I think that we, eventually, will create our own Chicxulub (or End Of The World(TM)), either by consuming our world or by blowing it up. After that, if we're lucky, another primitive era of man will have it's introduction.

Philip Dhingra said on April 29, 2004 1:31 PM:

Well, let me take the side of a neo-luddite. If I want to be an honest neo-luddite, I have to ask myself the question: "is it even possible to revert back?" Has the era of pure Homo sapien already passed behind us? Sure there are those tribes, but are we too far out that this is impossible?

Without answering that question, then responding as a neo-luddite is pure emotion, frustration, and angst. It's an inauthentic response.

Now, I have no idea whether we are irreversibly changed. My intuition says so. We fell from grace 50K-130K years ago with the invention of culture... from that point on we became meme-machines.

As for what the future will be like, personally, I find it way too hard to predict. There are some general tendancies. For example, this law of accelerating order and persistence theory. That which seeks to persist, shall. Even after Chicxulub, plants came back, fruits became popular, and then the tree shrews came out from hiding and eventually became us.

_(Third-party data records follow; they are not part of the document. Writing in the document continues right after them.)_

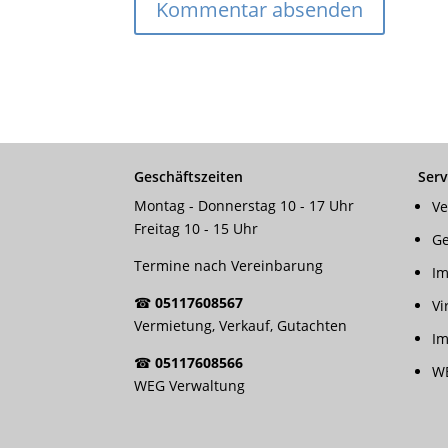
Geschäftszeiten
Serv
Montag - Donnerstag 10 - 17 Uhr
Ve
Freitag 10 - 15 Uhr
Ge
Termine nach Vereinbarung
Im
☎
05117608567
Vi
Vermietung, Verkauf, Gutachten
Im
☎
05117608566
WE
WEG Verwaltung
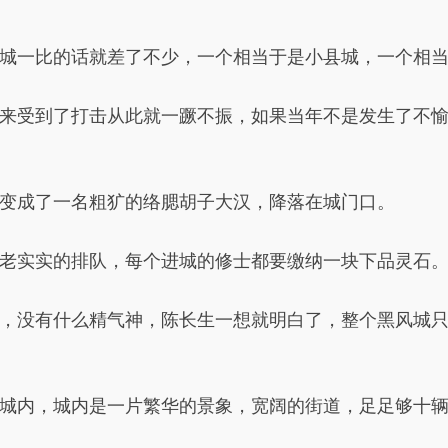
城一比的话就差了不少，一个相当于是小县城，一个相
来受到了打击从此就一蹶不振，如果当年不是发生了不
变成了一名粗犷的络腮胡子大汉，降落在城门口。
老实实的排队，每个进城的修士都要缴纳一块下品灵石
，没有什么精气神，陈长生一想就明白了，整个黑风城
城内，城内是一片繁华的景象，宽阔的街道，足足够十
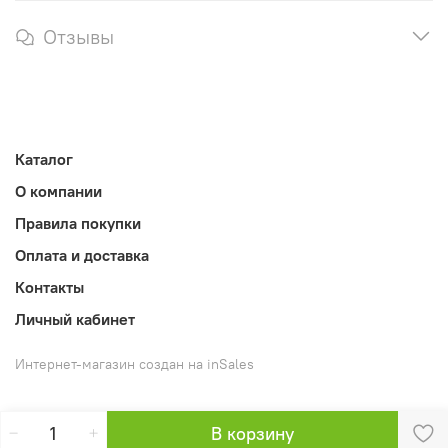
Отзывы
Каталог
О компании
Правила покупки
Оплата и доставка
Контакты
Личный кабинет
Интернет-магазин создан на inSales
В корзину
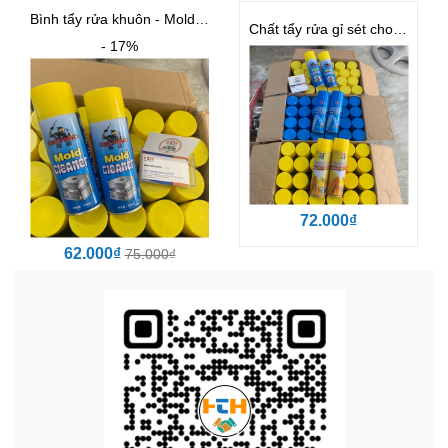
Bình tẩy rửa khuôn - Mold Cleaner
Chất tẩy rửa gỉ sét cho khuôn BST
- 17%
72.000₫
62.000₫
75.000₫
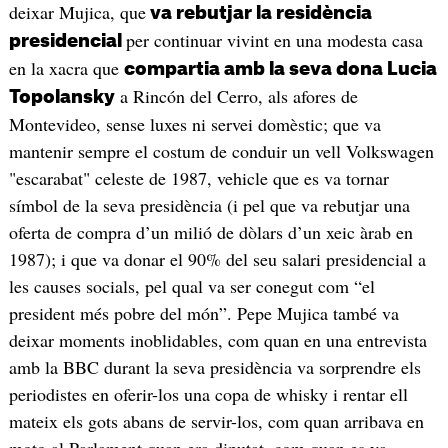
deixar Mujica, que
va rebutjar la residència
per continuar vivint en una modesta casa
presidencial
en la xacra que
compartia amb la seva dona Lucia
a Rincón del Cerro, als afores de
Topolansky
Montevideo, sense luxes ni servei domèstic; que va
mantenir sempre el costum de conduir un vell Volkswagen
"escarabat" celeste de 1987, vehicle que es va tornar
símbol de la seva presidència (i pel que va rebutjar una
oferta de compra d’un milió de dòlars d’un xeic àrab en
1987); i que va donar el 90% del seu salari presidencial a
les causes socials, pel qual va ser conegut com “el
president més pobre del món”. Pepe Mujica també va
deixar moments inoblidables, com quan en una entrevista
amb la BBC durant la seva presidència va sorprendre els
periodistes en oferir-los una copa de whisky i rentar ell
mateix els gots abans de servir-los, com quan arribava en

I also think we have an inherent bias to ponder this "end of the world"

It's called eschaton:
http://www.philosophistry.com/archives/2004/04/001086_eschaton_singularity.html

But alas, I have incomplete information. You could be right. All those nukes need to go off at some point. Progress also seems to have some sort of "direction" in which case, where does the journey end? Also, there could be so many built-in thresholds to the networked growth of humans that it becomes impossile to battle super-plagues of our devising etc.

Philip Dhingra said on April 29, 2004 1:41 PM:

I also think we need better measurements of happiness with technology. As I stated in the original article, women seem to be big beneficiaries of technology: dishwashers and laundry machines have liberated them from the household.

Also, we need some sociological analysis to see if the possiblity of cultures exist that have a positive symbiosis with technology. Some Asian cultures don't seem to have averse reactions to techonlogy, instead maybe getting in touch with "nature" by seeking the "inner nature" via meditation.

Is complaining about technology the sign of a decadent culture as well? Other impoverished nations would perhaps want the same kind of technology we have.

But finally, I have to address my own personal bias; I have a positive, personal symbiosis with technology. I don't pop Prozac or watch TV all day to rot my brain. Plus technology has created economic situations that have provided me with tremendous free time to explore the arts etc..

And maybe there can be a distinction between friendly and unfriendly technologies. McLuhan felt that the medium is the message, and therefore urged us to analyze mediums on a comparitive basis to each other.